Repeat the stretch of entries below from the line with "the orange fruit at [569,278] 153" through the line with "the orange fruit at [51,38] 70". Include both ends and add nothing.

[Collected data entries]
========

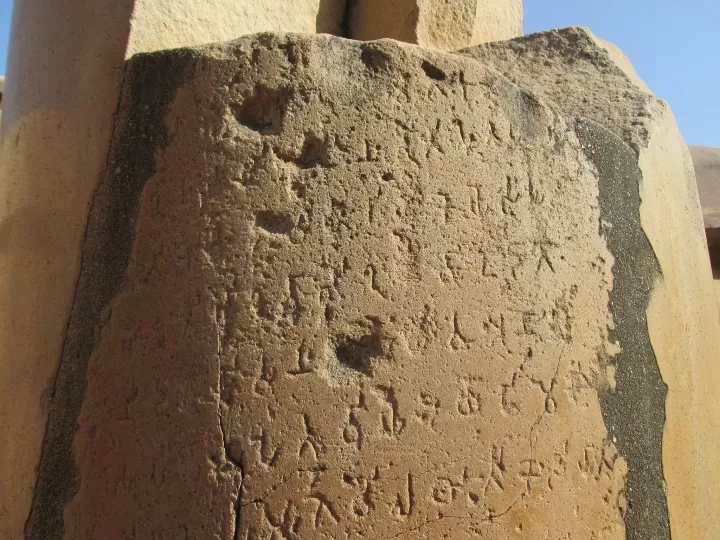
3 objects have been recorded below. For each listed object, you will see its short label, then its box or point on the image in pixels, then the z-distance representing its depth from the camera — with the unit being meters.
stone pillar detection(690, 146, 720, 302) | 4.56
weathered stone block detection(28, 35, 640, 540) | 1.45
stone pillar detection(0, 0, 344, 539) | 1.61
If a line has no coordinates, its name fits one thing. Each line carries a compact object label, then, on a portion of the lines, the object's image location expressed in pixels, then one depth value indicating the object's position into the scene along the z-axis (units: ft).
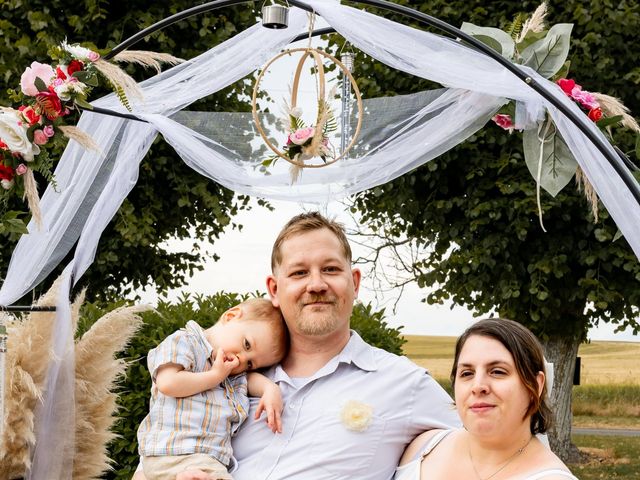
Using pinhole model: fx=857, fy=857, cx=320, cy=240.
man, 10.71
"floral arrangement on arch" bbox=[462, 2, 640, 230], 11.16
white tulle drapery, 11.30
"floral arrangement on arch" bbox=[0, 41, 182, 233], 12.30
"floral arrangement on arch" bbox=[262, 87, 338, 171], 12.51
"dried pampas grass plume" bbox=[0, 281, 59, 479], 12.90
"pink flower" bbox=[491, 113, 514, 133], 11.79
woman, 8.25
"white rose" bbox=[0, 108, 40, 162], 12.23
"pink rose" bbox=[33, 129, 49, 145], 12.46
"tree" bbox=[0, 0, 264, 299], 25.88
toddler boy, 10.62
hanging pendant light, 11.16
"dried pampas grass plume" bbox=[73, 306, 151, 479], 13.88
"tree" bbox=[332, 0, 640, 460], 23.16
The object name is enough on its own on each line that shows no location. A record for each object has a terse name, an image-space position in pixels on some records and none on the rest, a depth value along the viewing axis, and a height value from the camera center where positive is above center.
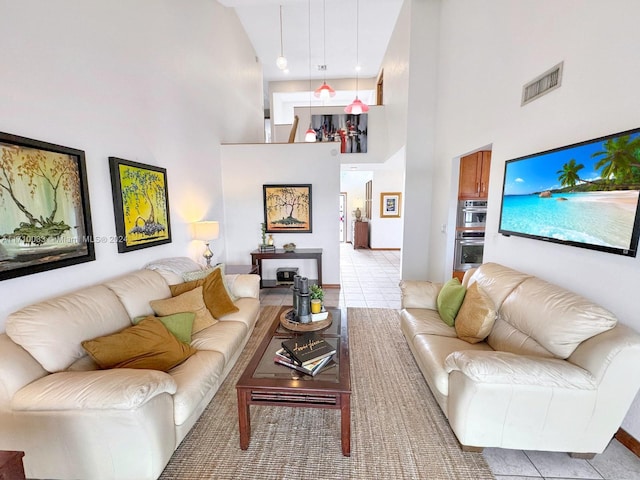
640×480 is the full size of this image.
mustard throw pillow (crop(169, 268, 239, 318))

========

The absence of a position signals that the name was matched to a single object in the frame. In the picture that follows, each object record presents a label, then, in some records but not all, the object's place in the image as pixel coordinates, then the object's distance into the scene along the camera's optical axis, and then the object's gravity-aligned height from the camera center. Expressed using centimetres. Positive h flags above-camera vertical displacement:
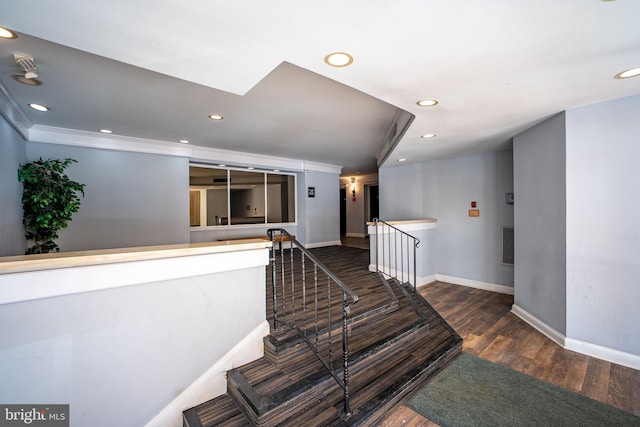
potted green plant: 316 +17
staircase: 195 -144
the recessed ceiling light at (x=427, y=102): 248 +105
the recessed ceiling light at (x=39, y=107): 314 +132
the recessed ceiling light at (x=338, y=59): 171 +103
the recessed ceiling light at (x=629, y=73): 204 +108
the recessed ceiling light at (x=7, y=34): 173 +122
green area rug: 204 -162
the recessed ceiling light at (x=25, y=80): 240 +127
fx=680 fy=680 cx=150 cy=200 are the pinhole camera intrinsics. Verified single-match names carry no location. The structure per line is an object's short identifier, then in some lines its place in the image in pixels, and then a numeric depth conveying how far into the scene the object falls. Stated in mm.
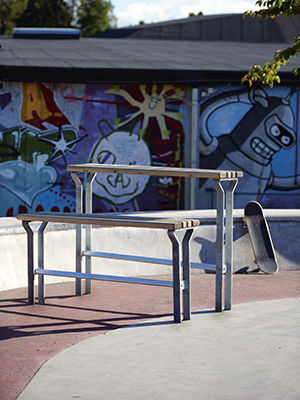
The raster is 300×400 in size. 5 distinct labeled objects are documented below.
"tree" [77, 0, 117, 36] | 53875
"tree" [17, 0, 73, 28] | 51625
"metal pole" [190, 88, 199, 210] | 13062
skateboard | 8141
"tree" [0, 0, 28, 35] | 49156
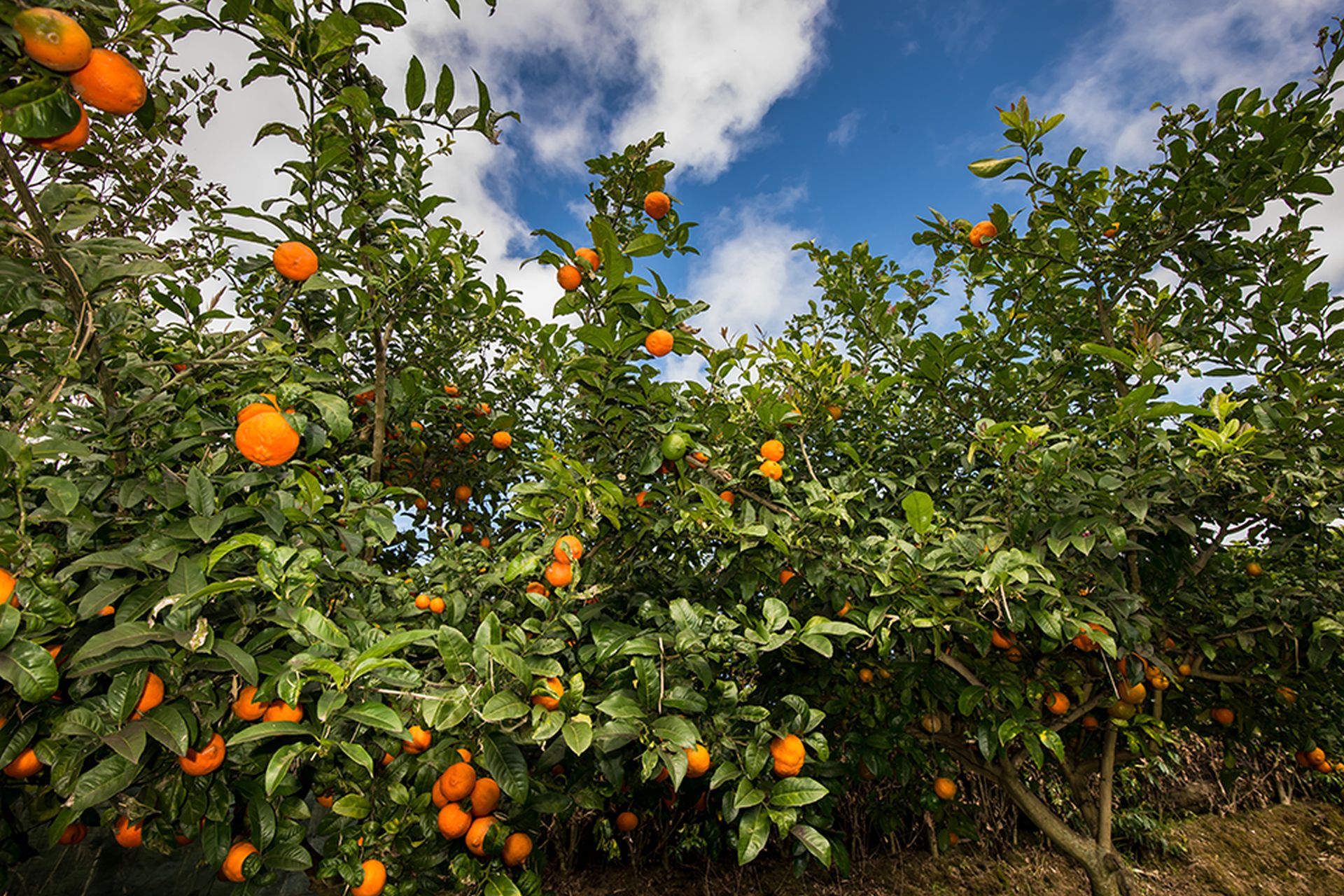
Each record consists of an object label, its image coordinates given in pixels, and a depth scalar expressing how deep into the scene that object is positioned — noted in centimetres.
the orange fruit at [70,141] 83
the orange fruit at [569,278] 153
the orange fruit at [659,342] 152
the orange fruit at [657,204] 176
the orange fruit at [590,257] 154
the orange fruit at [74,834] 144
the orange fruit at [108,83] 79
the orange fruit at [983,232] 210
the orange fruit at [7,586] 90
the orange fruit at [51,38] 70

========

> [Response box]:
the orange fruit at [569,278] 153
the orange fruit at [659,342] 152
the orange fruit at [657,204] 176
the orange fruit at [590,257] 154
the orange fruit at [74,834] 144
the orange fruit at [108,83] 79
the orange fruit at [983,232] 210
the orange fruit at [7,586] 90
the orange fruit at [51,38] 70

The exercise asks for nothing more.